Im intensiven Austausch mit der Musik und den Tänzern des Pfalztheaters Kaiserslautern bleibt Letonja nicht in ästhetischen Formen stecken, sondern sucht nach physischen Handlungsabläufen, einem Tasten, Schieben, Drücken, Knicken, Brechen und Biegen, das sich als kinetische Energie im Raum manifestiert. Vergleichbar sei dies mit Steinen, die ins Rollen kommen, mit der Arbeit des Bildhauers oder mit Aggregatzuständen von fest über flüssig bis flüchtig.

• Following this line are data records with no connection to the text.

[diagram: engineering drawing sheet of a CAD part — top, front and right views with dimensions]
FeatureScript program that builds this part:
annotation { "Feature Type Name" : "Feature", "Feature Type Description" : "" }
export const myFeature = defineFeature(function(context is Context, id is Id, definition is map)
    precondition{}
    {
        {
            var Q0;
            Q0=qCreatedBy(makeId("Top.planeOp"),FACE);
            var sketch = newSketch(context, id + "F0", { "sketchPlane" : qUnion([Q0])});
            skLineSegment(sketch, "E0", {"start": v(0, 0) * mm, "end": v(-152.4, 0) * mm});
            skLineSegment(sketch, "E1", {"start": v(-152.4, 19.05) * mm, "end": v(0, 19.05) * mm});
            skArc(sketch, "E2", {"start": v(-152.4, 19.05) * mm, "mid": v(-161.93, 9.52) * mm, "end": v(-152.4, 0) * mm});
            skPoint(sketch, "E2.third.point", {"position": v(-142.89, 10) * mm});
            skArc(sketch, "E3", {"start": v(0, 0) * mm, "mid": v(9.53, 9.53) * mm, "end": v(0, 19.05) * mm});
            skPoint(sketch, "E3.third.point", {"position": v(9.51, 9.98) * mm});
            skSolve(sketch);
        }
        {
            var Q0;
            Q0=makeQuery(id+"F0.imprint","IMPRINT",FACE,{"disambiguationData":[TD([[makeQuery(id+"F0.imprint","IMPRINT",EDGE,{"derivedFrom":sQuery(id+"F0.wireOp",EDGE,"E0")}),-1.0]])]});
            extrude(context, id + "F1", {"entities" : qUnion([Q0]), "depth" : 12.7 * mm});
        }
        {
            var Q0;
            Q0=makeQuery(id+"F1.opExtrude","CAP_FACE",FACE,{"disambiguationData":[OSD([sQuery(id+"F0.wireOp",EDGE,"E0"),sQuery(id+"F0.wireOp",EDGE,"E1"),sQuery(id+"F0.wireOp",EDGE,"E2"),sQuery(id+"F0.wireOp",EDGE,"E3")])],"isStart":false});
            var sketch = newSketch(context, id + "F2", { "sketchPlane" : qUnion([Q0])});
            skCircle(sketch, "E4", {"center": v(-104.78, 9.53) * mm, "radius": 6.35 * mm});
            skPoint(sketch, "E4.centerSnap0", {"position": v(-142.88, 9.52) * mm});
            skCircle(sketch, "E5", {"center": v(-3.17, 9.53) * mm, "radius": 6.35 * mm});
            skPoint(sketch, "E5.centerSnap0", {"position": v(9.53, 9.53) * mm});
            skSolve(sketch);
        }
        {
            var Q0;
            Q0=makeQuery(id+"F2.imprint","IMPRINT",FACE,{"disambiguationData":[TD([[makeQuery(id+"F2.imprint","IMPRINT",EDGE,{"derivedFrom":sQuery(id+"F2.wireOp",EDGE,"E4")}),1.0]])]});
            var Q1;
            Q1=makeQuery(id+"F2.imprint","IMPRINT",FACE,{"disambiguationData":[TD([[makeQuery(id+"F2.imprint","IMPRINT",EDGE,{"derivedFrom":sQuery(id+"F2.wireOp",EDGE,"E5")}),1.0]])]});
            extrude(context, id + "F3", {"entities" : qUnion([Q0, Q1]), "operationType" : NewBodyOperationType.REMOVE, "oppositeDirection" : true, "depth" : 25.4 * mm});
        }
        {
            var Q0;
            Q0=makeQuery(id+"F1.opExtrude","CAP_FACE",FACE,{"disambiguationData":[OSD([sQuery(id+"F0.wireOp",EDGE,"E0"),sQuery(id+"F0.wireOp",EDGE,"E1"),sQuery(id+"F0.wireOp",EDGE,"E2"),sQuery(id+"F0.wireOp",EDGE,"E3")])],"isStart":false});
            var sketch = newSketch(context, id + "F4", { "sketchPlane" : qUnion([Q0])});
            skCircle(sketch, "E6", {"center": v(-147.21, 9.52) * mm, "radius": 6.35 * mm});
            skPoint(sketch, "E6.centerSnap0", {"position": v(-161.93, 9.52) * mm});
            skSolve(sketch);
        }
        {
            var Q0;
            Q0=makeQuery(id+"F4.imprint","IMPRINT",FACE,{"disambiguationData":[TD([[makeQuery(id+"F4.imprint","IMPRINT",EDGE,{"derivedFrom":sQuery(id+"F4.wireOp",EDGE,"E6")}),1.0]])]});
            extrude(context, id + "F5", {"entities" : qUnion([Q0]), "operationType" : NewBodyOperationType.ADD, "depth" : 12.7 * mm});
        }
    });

Der Stein symbolisiert Härte und Festigkeit, womit sich Menschen verbunden fühlen. Pulsieren, Herzschlag und Rhythmus scheinen dem zu widersprechen. An diesem Widerspruch entzündet sich die Choreografie „The Pulse of the Stone“. Durch Reiben, Streichen und Klopfen sind feine Naturklänge entstanden, die den Steinen direkt abgelauscht wurden und auch von den Tänzern, unmittelbar Kastagnetten gleich, eingesetzt werden. Dem Blick ‚Zurück zur Natur‘ entgegen bewegt sich die Elektronik. Komponiert im Sechsachtel-Takt hat sie zwei Akzente.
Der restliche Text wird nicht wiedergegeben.